Kutipan Halaman:
Dari ketiga rumusan di atas menjadi penerang bagi rakyat Aceh bahwa Mualem merupakan sosok yang pantas memimpin Aceh selama 10 tahun mendatang. Mualem bukan hanya sebagai tokoh sentral GAM, tetapi memiliki kekuatan akar rumput, partainya sebagai partai pemenang 4 pemilu berturut-turut. Memiliki kekuatan KPA layaknya kekuatan HAMAS di Palestina (Nasir Djamil, 2024). Artinya, ketika menjadi pemimpin butuh kendaraan yang kuat, bukan kendaraan sewaan seperti ‘tetangga’ sebelah. Kepentingan Mualem, Partai Aceh dan KPA adalah kepentingan rakyat Aceh, kepentingan martabat rakyat Aceh, kepentingan bangsa Aceh dan kepentingan Aceh nasional dalam konteks desentralisasi Aceh.

Instruksi Tugas:
Sebutkan semua kepentingan yang disamakan dengan kepentingan Mualem, Partai Aceh dan KPA dalam kutipan halaman tentang Mualem. Entri di bawah ini tidak berperan apa pun di sini.

Data Tercatat:
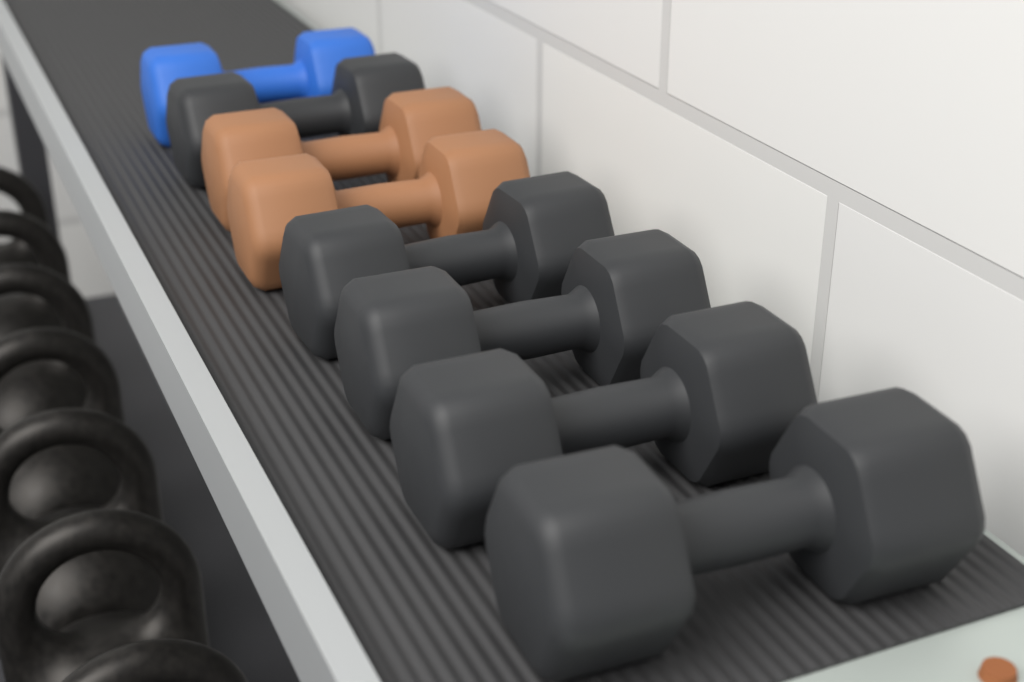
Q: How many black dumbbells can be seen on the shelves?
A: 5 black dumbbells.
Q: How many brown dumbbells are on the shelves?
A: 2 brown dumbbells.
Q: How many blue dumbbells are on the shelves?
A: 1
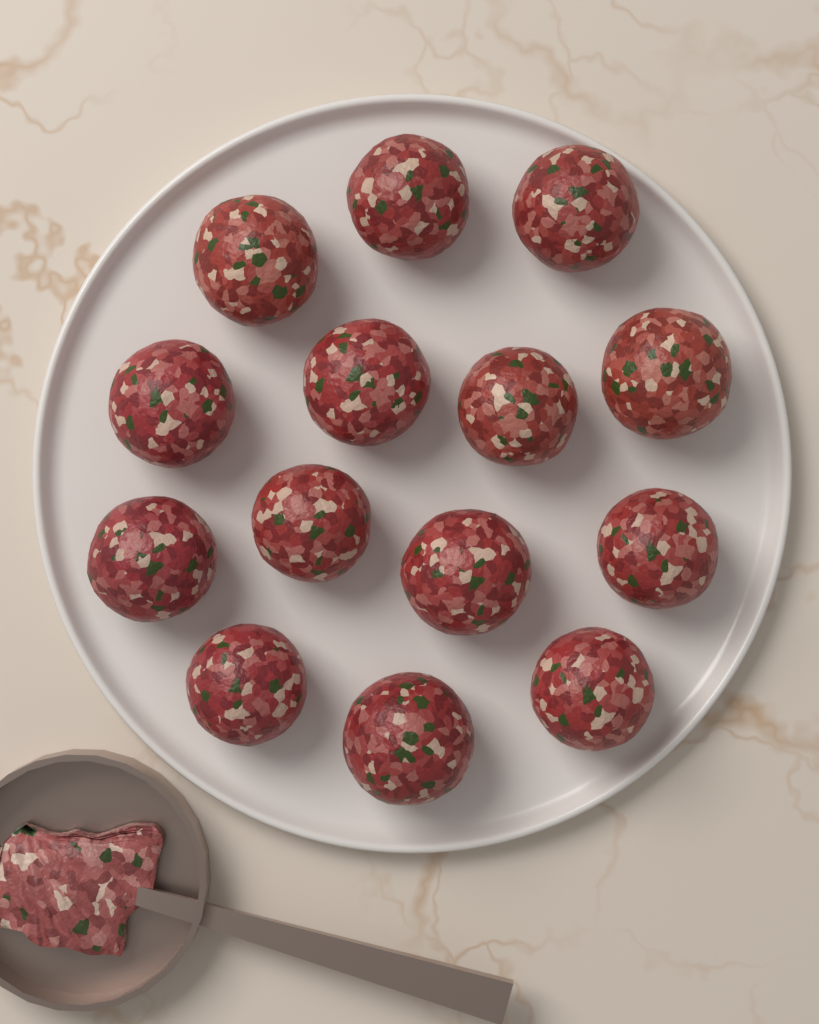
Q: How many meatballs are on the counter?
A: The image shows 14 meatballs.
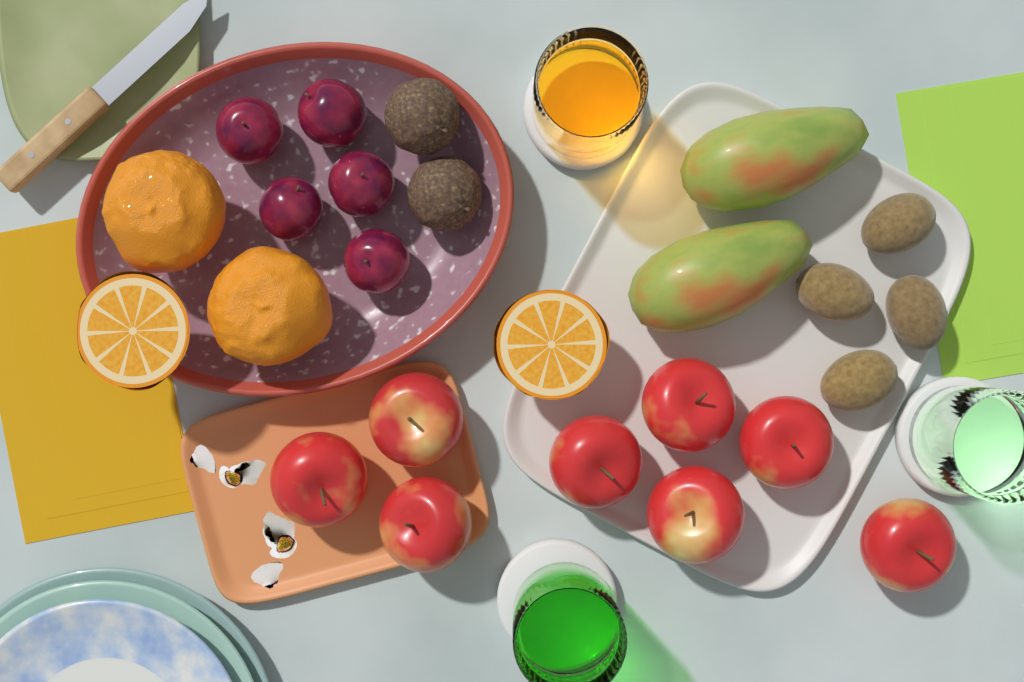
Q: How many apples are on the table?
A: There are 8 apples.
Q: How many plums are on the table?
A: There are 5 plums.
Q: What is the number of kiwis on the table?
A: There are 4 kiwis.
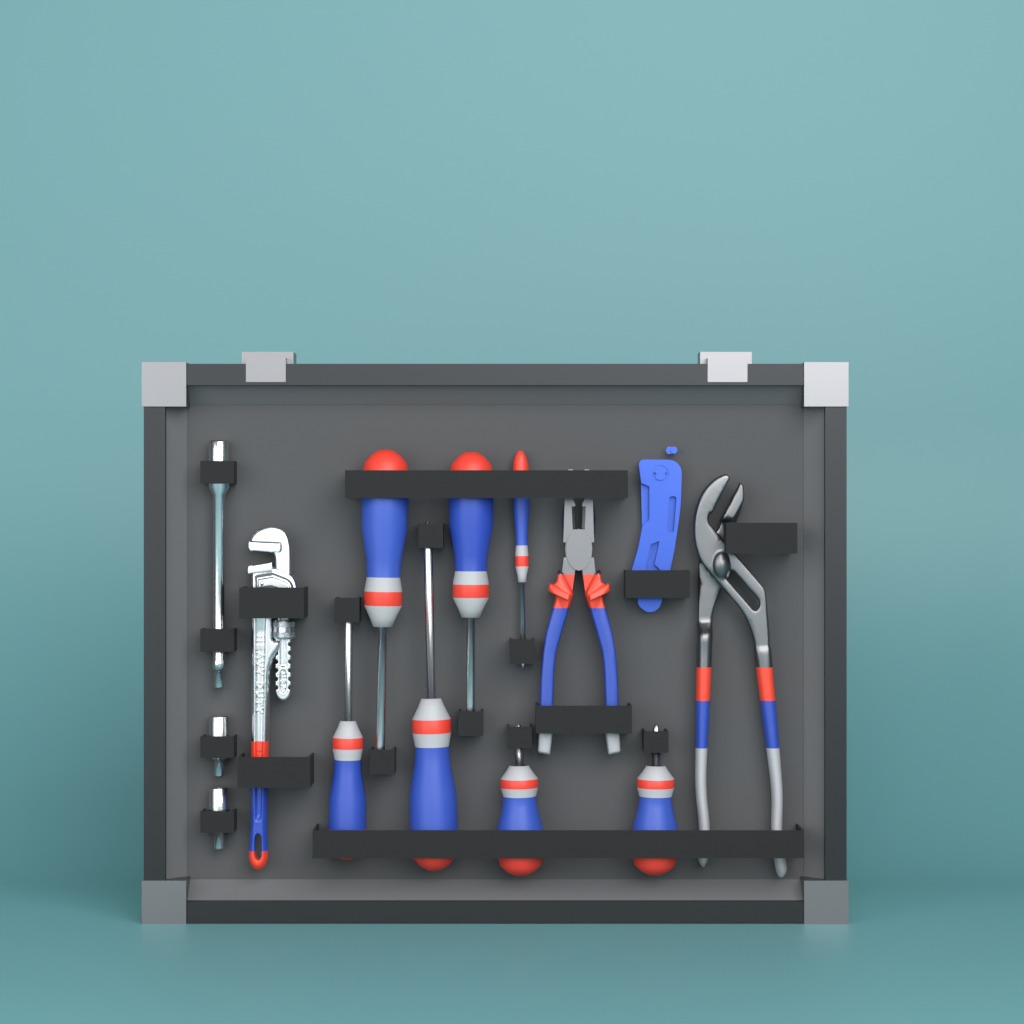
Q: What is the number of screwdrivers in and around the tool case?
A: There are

Penyelesaian Soal:
- Kepentingan rakyat Aceh
- Kepentingan martabat rakyat Aceh
- Kepentingan bangsa Aceh
- Kepentingan Aceh nasional dalam konteks desentralisasi Aceh